ACTIVITY - Restate the data word for word and leave the images out.

MATERIAL PROVIDED -
|---|

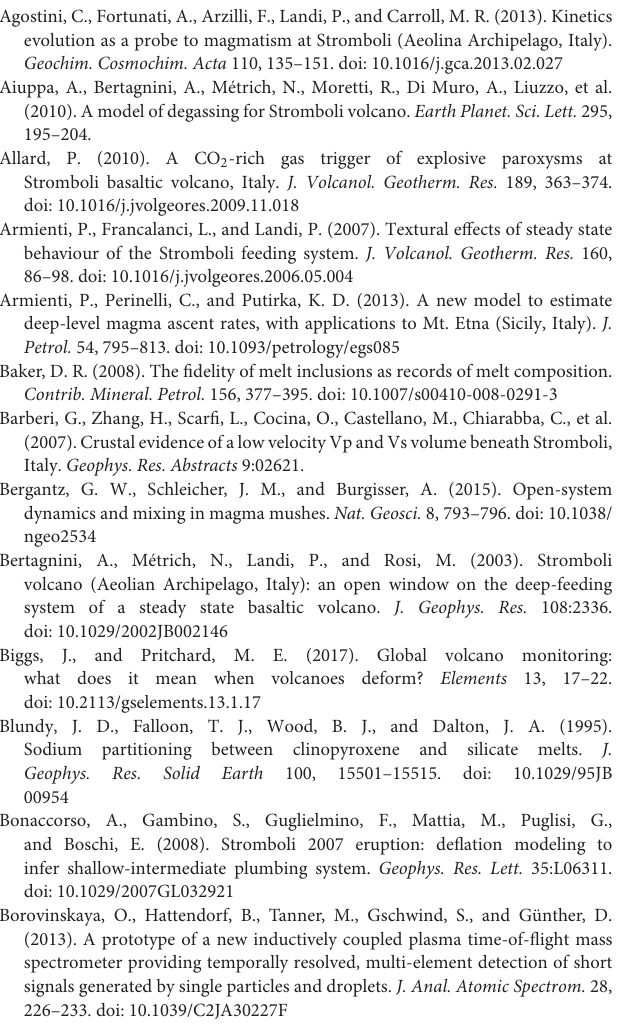
fractionation (cooling) step, melt data are listed first, followed by data on fractionated clinopyroxene (where present). Supplementary File 1 | Ubide et al. (2019) Frontiers in Earth Science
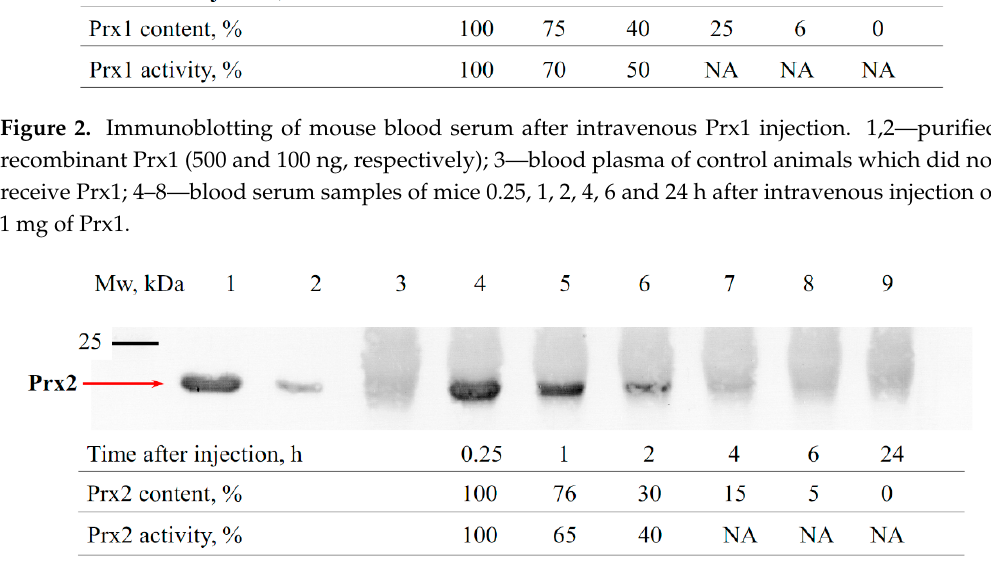
Figure 3. Immunoblotting of mouse blood serum after intravenous Prx2 injection. 1,2—purified recombinant Prx2 (500 and 100 ng, respectively); 3—blood plasma of control animals which did not receive Prx2; 4–8—blood serum samples of mice 0.25, 1, 2, 4, 6 and 24 h after intravenous injection of 1 mg of Prx2.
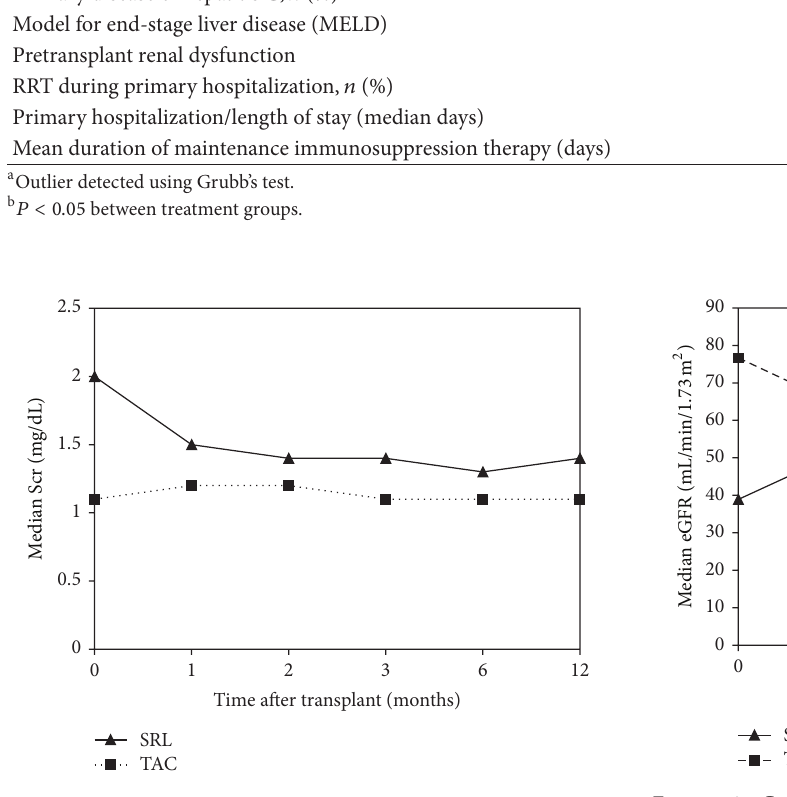
Figure 1: Comparison of mean serum creatinine between SRL ( 𝑛 = 29 ) and TAC ( 𝑛 = 168 ) groups over 1-year follow-up after transplant ( 𝑃 < 0.05 at all time points).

|---|

RESULT BELOW -
fractionation (cooling) step, melt data are listed first, followed by data on fractionated clinopyroxene (where present). Supplementary File 1 | Ubide et al. (2019) Frontiers in Earth Science
Figure 3. Immunoblotting of mouse blood serum after intravenous Prx2 injection. 1,2—purified recombinant Prx2 (500 and 100 ng, respectively); 3—blood plasma of control animals which did not receive Prx2; 4–8—blood serum samples of mice 0.25, 1, 2, 4, 6 and 24 h after intravenous injection of 1 mg of Prx2.
Figure 1: Comparison of mean serum creatinine between SRL ( 𝑛 = 29 ) and TAC ( 𝑛 = 168 ) groups over 1-year follow-up after transplant ( 𝑃 < 0.05 at all time points).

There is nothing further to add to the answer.